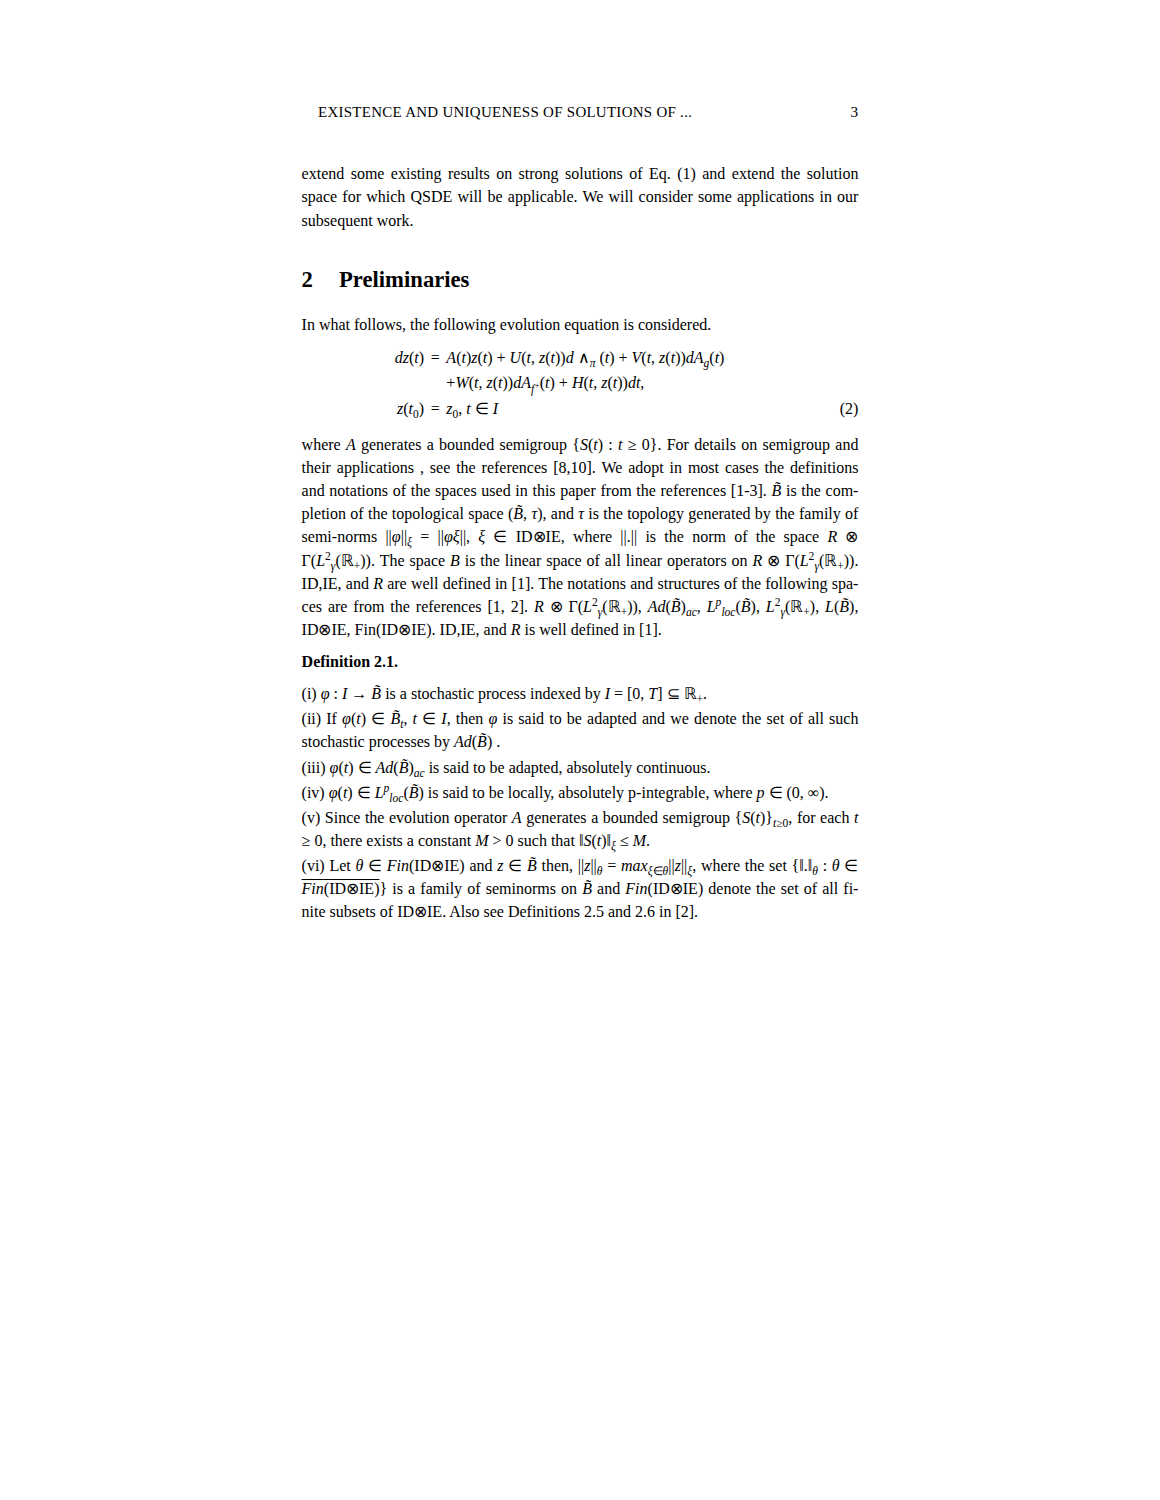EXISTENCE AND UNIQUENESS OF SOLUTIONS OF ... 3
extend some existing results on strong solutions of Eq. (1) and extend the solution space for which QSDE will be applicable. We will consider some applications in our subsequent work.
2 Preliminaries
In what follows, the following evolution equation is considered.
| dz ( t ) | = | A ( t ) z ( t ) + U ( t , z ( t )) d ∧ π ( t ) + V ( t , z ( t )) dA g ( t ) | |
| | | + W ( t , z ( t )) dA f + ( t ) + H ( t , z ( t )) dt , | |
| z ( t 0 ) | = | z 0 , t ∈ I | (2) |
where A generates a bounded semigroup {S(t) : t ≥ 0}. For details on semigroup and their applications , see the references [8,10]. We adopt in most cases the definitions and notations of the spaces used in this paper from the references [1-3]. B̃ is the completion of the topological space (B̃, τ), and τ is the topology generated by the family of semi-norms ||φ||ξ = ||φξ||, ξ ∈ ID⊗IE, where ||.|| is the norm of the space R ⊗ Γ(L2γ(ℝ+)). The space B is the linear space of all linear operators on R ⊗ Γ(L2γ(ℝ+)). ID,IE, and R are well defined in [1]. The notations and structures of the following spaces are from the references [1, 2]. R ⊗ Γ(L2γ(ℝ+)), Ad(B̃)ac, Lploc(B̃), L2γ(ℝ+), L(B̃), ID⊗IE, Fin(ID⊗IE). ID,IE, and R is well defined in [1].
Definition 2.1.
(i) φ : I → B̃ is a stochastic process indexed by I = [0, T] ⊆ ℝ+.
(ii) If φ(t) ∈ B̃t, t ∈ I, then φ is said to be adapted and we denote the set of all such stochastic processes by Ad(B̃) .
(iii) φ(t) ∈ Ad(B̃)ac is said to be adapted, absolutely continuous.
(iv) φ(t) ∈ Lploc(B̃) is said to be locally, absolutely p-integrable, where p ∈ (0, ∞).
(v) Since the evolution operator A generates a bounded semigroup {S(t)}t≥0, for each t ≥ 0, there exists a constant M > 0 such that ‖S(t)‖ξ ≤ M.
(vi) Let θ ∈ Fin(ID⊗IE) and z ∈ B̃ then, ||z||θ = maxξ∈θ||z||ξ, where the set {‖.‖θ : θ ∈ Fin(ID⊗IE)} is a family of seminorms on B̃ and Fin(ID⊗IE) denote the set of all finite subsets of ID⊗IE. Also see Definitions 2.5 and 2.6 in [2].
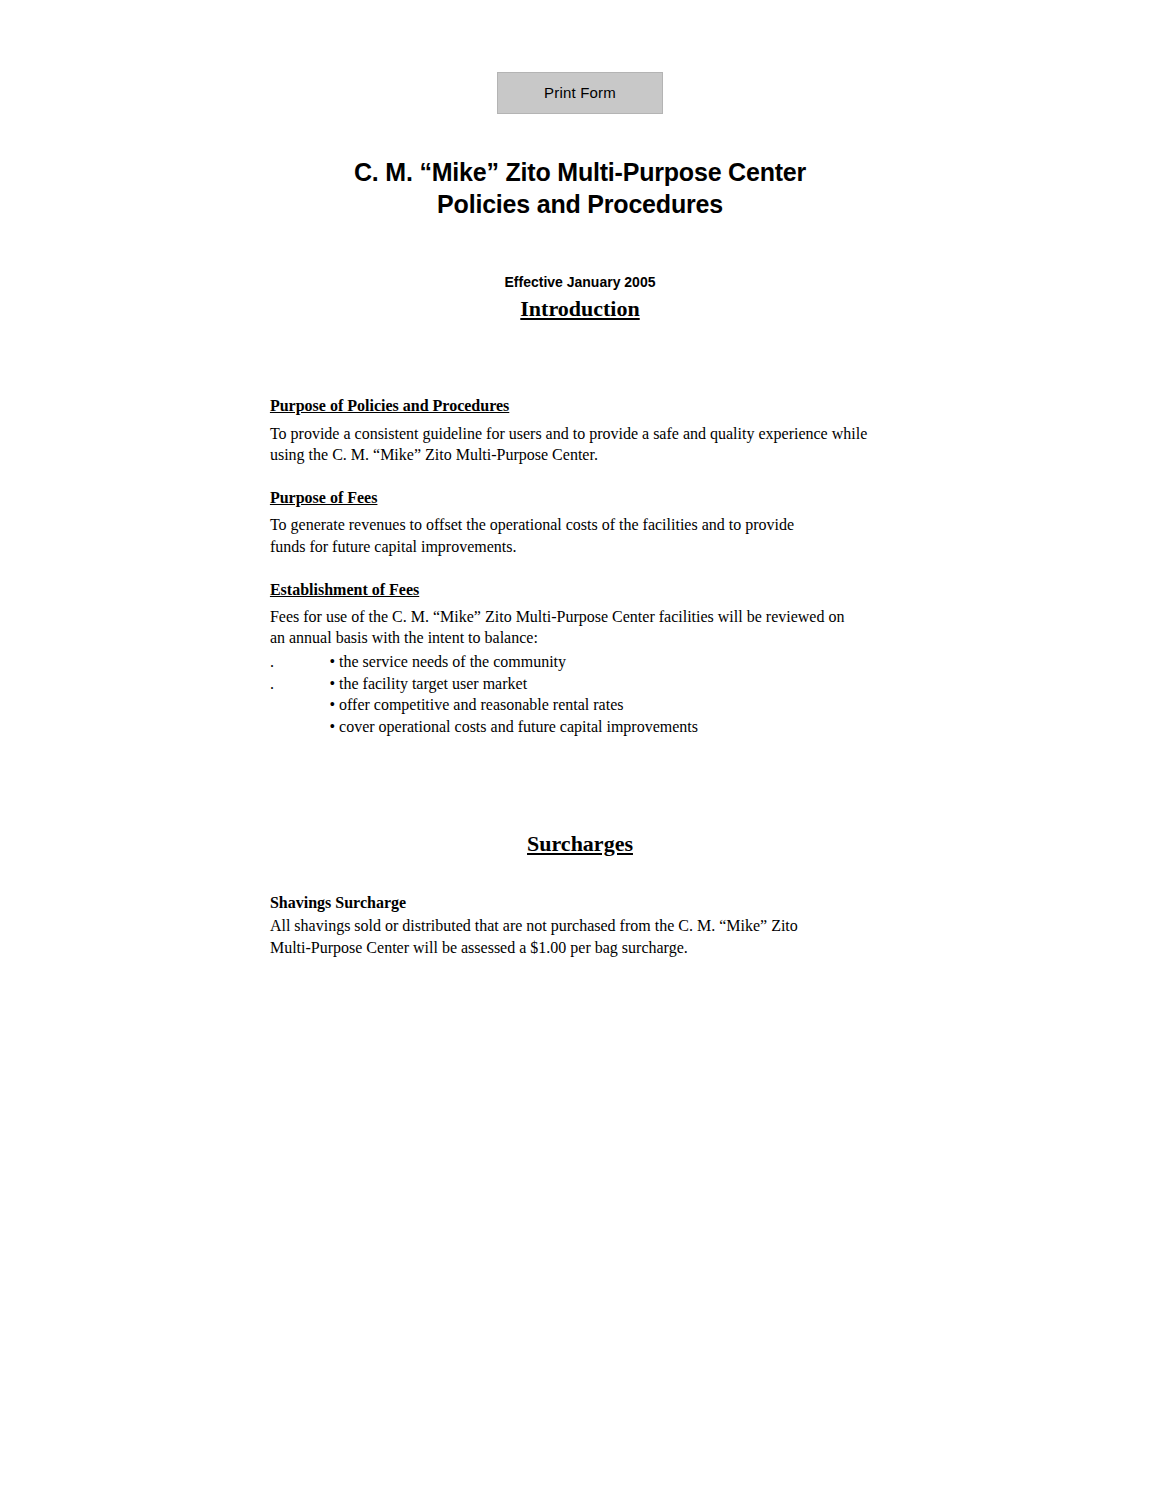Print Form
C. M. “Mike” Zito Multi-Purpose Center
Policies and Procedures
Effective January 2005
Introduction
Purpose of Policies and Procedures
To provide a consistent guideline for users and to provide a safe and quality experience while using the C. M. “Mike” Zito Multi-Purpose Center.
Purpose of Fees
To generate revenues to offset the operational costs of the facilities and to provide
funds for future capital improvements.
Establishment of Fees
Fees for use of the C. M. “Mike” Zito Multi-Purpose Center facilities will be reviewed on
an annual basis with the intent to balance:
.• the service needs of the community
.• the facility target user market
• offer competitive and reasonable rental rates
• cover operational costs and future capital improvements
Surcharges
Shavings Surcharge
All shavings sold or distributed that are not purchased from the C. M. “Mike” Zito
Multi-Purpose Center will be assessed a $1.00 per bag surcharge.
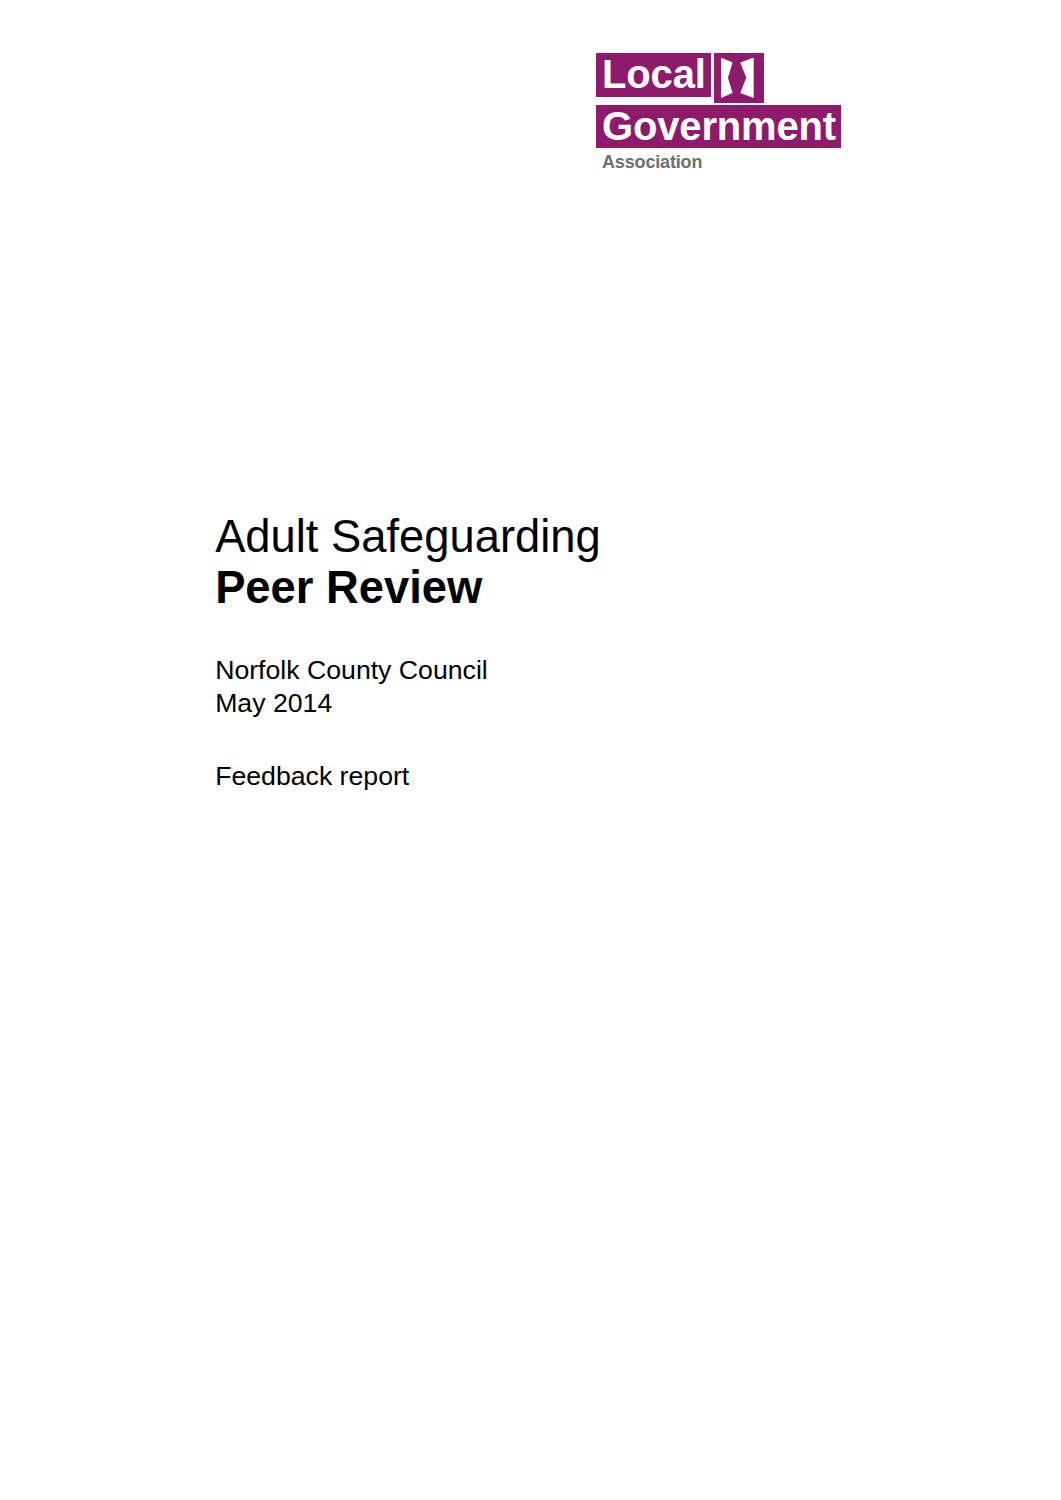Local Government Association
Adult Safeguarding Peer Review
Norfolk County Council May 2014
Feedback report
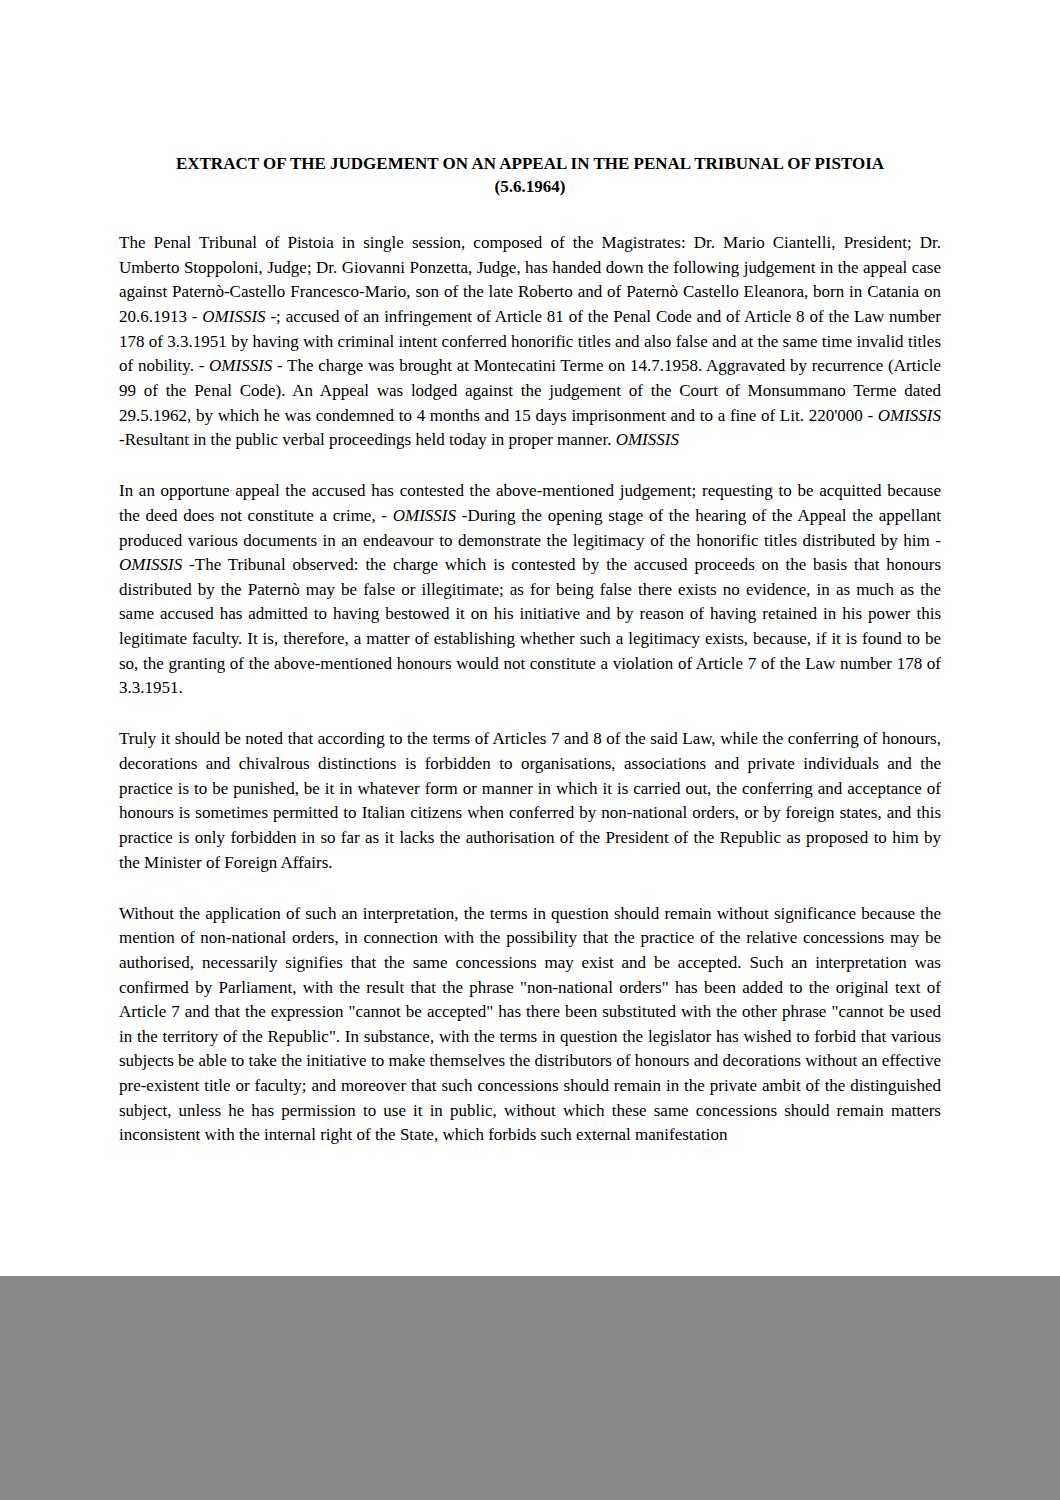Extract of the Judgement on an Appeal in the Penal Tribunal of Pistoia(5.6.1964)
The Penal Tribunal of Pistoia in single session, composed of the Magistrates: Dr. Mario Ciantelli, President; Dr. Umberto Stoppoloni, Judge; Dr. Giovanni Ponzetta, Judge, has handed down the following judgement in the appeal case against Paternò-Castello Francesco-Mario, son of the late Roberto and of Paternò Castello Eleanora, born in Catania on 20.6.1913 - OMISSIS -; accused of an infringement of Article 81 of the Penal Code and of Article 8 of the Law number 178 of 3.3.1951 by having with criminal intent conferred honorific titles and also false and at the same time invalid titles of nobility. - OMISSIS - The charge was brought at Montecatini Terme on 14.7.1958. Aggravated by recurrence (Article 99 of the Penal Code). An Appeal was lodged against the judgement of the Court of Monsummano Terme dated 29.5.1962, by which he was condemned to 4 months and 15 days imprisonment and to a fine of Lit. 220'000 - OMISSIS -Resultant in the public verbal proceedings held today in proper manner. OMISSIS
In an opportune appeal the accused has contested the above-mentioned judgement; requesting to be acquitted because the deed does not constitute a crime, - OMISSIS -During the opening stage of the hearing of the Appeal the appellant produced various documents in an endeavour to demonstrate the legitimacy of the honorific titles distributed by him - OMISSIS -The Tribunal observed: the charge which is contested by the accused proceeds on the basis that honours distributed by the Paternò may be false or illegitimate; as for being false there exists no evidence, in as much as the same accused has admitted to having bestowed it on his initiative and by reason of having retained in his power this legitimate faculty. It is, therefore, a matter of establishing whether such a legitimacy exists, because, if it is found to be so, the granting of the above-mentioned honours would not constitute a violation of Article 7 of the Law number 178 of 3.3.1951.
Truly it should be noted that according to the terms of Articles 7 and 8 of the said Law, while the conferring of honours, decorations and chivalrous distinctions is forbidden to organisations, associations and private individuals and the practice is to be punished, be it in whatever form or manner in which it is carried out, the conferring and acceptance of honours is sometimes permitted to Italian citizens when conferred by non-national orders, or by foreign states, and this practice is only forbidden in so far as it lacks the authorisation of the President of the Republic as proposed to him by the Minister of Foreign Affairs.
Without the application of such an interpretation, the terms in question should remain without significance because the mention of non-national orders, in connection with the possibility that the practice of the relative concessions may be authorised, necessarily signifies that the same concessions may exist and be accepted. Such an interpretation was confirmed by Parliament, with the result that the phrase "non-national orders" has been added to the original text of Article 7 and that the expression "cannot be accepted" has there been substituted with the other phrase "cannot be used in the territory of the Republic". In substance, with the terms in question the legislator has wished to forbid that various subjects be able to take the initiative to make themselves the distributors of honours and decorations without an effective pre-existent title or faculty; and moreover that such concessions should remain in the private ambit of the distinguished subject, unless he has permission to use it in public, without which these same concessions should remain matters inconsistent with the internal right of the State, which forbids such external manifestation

------------------------

Once the lines of the entries containing the word "improvements" have been counted, report the number alone.

> **Task response**
2